- [ACTIVITIES]:
A. List the usernames of every poster in the forum thread below about a machine-knit sweater who mentions the sweater's collar.
B. Proceed with the forum thread about the machine-knit sweater, picking up at the point where it stops.

- [PAGE EXCERPT]:
━━━━━━━━
# My Most Recent Project Completed



## Anouchic (May 14, 2014)

Hello, I would like to share my most recent project on my LK 150. I made this for my daughter using Cascade Tanjier yarn.


----------



## BarbaraBL (Nov 27, 2013)

Beautiful sweater and I love the colours in the yarn.


----------



## mitka (Jul 3, 2013)

Love the colors


----------



## GrammaAnn (Dec 16, 2011)

Wow - so pretty! Great job!


----------



## crafterwantabe (Feb 26, 2013)

Very beautiful. Color is great!


----------



## run4fittness (May 22, 2011)

beautiful yarn and really interesting the way the cables pull in the waist and give it some shape!


----------



## missmolly (Jun 8, 2011)

Beautiful jumper :thumbup:


----------



## dagmargrubaugh (May 10, 2011)

Very nicely done. Love the colors!


----------



## jaysclark (Jan 26, 2013)

Very nice!


----------



## curlysue2 (Sep 30, 2012)

that is really nice! i just got an lk140. i have hopes that i can make something just a nice someday soon.


----------



## GinB (Sep 2, 2012)

Your sweater looks so nice, it could have come from a high-end store. Love the colors.


----------



## KarlaHW (Jan 6, 2012)

Very nice. I like the collar.


----------



## susieknitter (Jul 14, 2011)

I love everything about it, the collar, the cables, the ribs, the yarn, but more important the fact that it looks so well made. I bet it will look lovely on, well done!!!!


----------



## Azzara (Jan 23, 2014)

Gorgeous.


----------



## Anouchic (May 14, 2014)

Thanks to all the nice comments especially coming form long time machine knitting experts. I sent it to my daughter in Boston where she goes to school. The most important thing is that it fit well.


----------



## Anouchic (May 14, 2014)

Thanks to all the nice comments especially coming form long time machine knitting experts. I sent it to my daughter in Boston where she goes to school. The most important thing is that it fit well.


----------



## Reba1 (Feb 5, 2012)

Beautiful!


----------



## meknit (Dec 5, 2012)

That is beautiful


----------



## KateWood (Apr 30, 2011)

It's fantastic and I love that you knit this beautiful sweater on your manual mid-gauge))


----------



## Lise Paauw (Oct 17, 2013)

Very pretty well done, love the colours and the fit.


----------



## Alimac (Jun 6, 2013)

Beautiful sweater and what a great colour.


----------



## Ontario Silk (Feb 16, 2014)

This is wonderful! Will look really cute with a jean skirt or jeans. Loving the color match up.


----------



## Linuxgirl (May 25, 2013)

Nicely done. I really like the collar. The colors would be too strong for me, but they are beautiful.


----------



## joan Hagan (Jul 11, 2014)

i like the detail in your ribbing. very beautiful.


----------



## Patty Sutter (Apr 17, 2012)

Gorgeous!


----------



## Salsa (Feb 19, 2014)
━━━━━━━━
- [INFORMATION PROVIDED]:
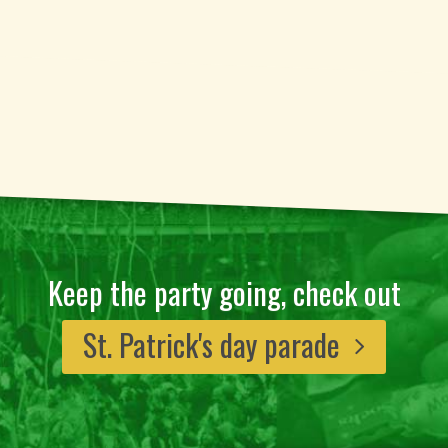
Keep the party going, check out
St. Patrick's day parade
━━━━━━━━
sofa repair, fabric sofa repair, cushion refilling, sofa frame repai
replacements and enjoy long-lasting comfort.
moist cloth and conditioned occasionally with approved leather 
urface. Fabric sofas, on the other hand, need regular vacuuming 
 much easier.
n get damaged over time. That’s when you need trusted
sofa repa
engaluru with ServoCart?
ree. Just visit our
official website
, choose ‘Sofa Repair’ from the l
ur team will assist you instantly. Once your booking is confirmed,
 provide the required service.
━━━━━━━━
- [RESPONSES TO THE TASKS]:
A. KarlaHW, susieknitter, Linuxgirl

B.
Very pretty, looks good


----------



## Elaine C. (Jul 9, 2011)

Anouchic said:


> Hello, I would like to share my most recent project on my LK 150. I made this for my daughter using Cascade Tanjier yarn.


Very pretty sweater! I love the colors!! Your daughter will look so sweet in it!


----------



## LindaM (May 7, 2011)

Wow... this is beautiful.. I really love those colors too. You did a awesome job on it too.


----------



## KatyJ (Feb 15, 2014)

Wow! Really gorgeous!


----------



## JeanneHolmes (May 4, 2011)

Nice sweater and the colors are pretty.


----------



## Jeanette9 (Jul 24, 2012)

Gorgeous :thumbup: :thumbup:


----------



## Peanut Tinker (Oct 10, 2012)

Anouchic said:


> Hello, I would like to share my most recent project on my LK 150. I made this for my daughter using Cascade Tanjier yarn.


I love the colour and how well you made the stripes match. Beautifully done!


----------



## kwharrod (Jul 24, 2012)

this sweater is a treasure! Can you teach my LK 150 to make such beautitul things?


----------



## ireneofnc (Aug 15, 2011)

Your sweater is beautiful! I think the Cascade yarns are beautiful and very colorful. Nice job!


----------



## boots (Jan 24, 2011)

Gorgeous. Love the shape of it.


----------



## 30Knitter (Apr 9, 2012)

Lovely sweater.


----------



## Anouchic (May 14, 2014)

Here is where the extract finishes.